** Provided text **
Quantum, agentic AI & Web 4.0 to transform cybersecurity
The convergence of quantum computing, agentic artificial intelligence, and the emergence of Web 4.0 is set to redefine the cybersecurity landscape by 2026. Technological shifts in autonomy, immersive interfaces, and advanced threats are expected to test the resilience and adaptability of organisations across sectors.
Agentic AI emergence
The adoption of agentic AI, marked by systems that transition from basic automation to independent decision-making and execution, is expected to reshape operational environments. Autonomous AI agents will manage tasks such as supply chain optimisation, product prototyping, and dynamic manufacturing adjustments. This shift, moving from Industry 4.0 to Industry 5.0, reduces human oversight and accelerates efficiency but increases the need for new governance approaches. Clear policy guardrails, transparency into AI agent actions, and unalterable audit trails are seen as necessary to mitigate risks associated with autonomous operations.
Web 4.0 infrastructure
The next generation of web technology, Web 4.0, will be underpinned by immersive and intelligent integrations of spatial computing, digital twins, and AI at an operating system level. Digital twins, once primarily used in manufacturing, will extend to urban management and critical infrastructure. This will enable real-time simulations of maintenance, predictive testing of security patches, and early identification of operational issues. Extended Reality (XR) technologies such as AR and VR will become common tools for technical teams. However, achieving seamless communication between disparate systems remains a significant challenge.

** Work request 1 **
By what year does the cybersecurity article expect the landscape to be redefined?
** Work request 2 **
Write the next part of the cybersecurity article on quantum computing, agentic AI, and Web 4.0, picking up after its last sentence.
The data after this point has no connection to the cybersecurity article.

** Available data **

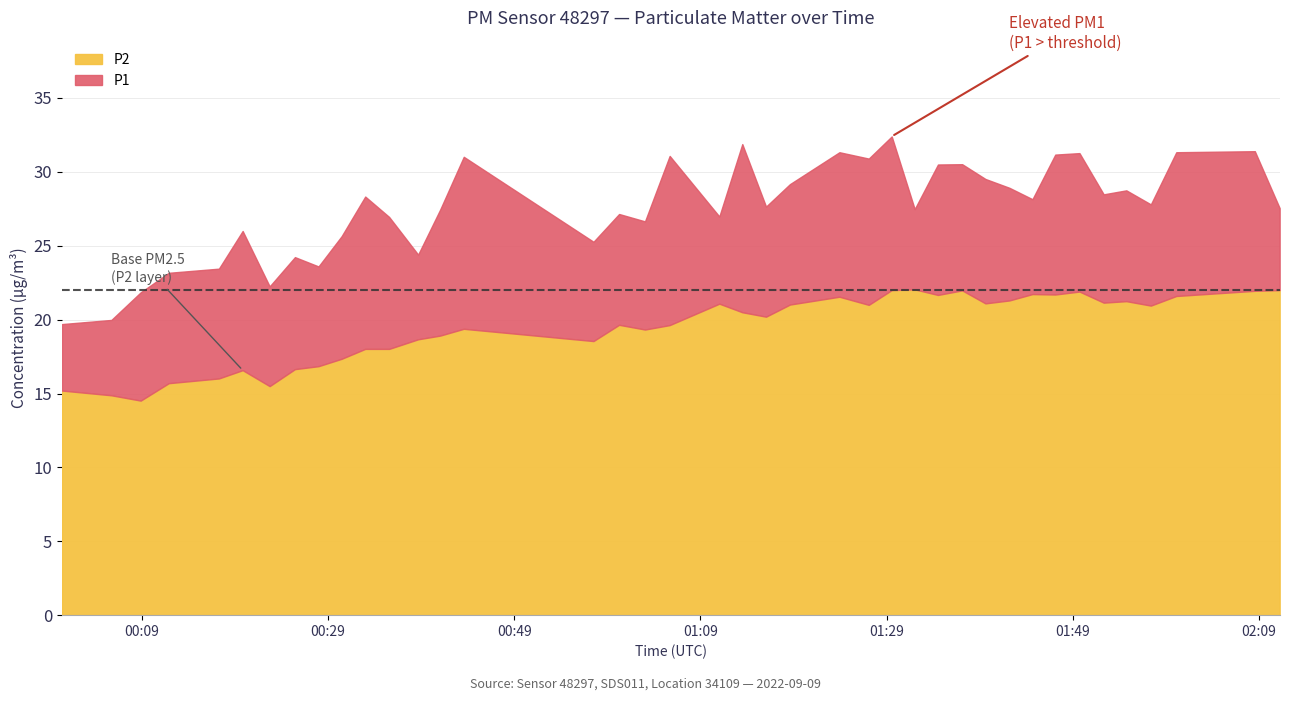

At how many categories does at least one series exceed 15?

40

** Written response 1 **
By 2026.

** Written response 2 **
Quantum security threat
The threat posed by quantum computing, specifically its potential to render current encryption methods obsolete, is creating a heightened focus on cryptographic agility. The strategy of "Harvest Now, Decrypt Later", where adversaries accumulate encrypted data to decrypt with future quantum technologies, increases urgency for post-quantum cryptography readiness.
"Post-Quantum Cryptography (PQC) will cease to be a theoretical concern and become an immediate compliance and business continuity issue. Expect to see investment in quantum security exceed 5% of the total IT security budget for major corporations. This spending will not be on building quantum computers, but on the painstaking process of achieving cryptographic agility. The first practical steps involve creating a comprehensive inventory of all cryptographic assets and mapping all long-lived sensitive data-patents, customer information, and trade secrets. Organisations must begin piloting the migration to NIST-approved post-quantum algorithms in non-critical systems and conduct rigorous due diligence on their vendors' PQC roadmaps," said Jayant Jay Dave, CISO, Check Point Software.
Migration to PQC is expected to be a multi-phase process, running over a decade from discovery to full implementation for all enterprise systems and products.
AI arms race
The increasing sophistication of agentic AI is intensifying the cyber threat landscape. Attackers are expected to leverage autonomous AI for complex attacks, including deepfake-enabled social engineering and adaptive ransomware. Security operations are adapting with predictive, AI-powered measures that can identify and counteract threats before human analysts intervene.
"In response, defense is shifting from reaction to prediction. AI-powered preemptive security will become the standard. Autonomous Security Operations Centres (SOCs) will leverage predictive AI to not just detect a breach in seconds, but to anticipate, isolate, and neutralize threats in milliseconds-before a human analyst even sees an alert. Verifying the source of your security models, conducting constant adversarial testing, and maintaining human-in-the-loop escalation paths for novel threats will be critical to staying ahead in this new, automated conflict," said Dave.
Critical infrastructure resilience
Energy, water, telecommunications, and transport sectors face mounting cyber-physical risks. Attacks on operational technology could cause real-world disruptions, making segmentation of OT and IT systems crucial. Urban Digital Twins (UDTs) are seen as emerging tools for simulating failures and response plans, enhancing real-time defensive readiness.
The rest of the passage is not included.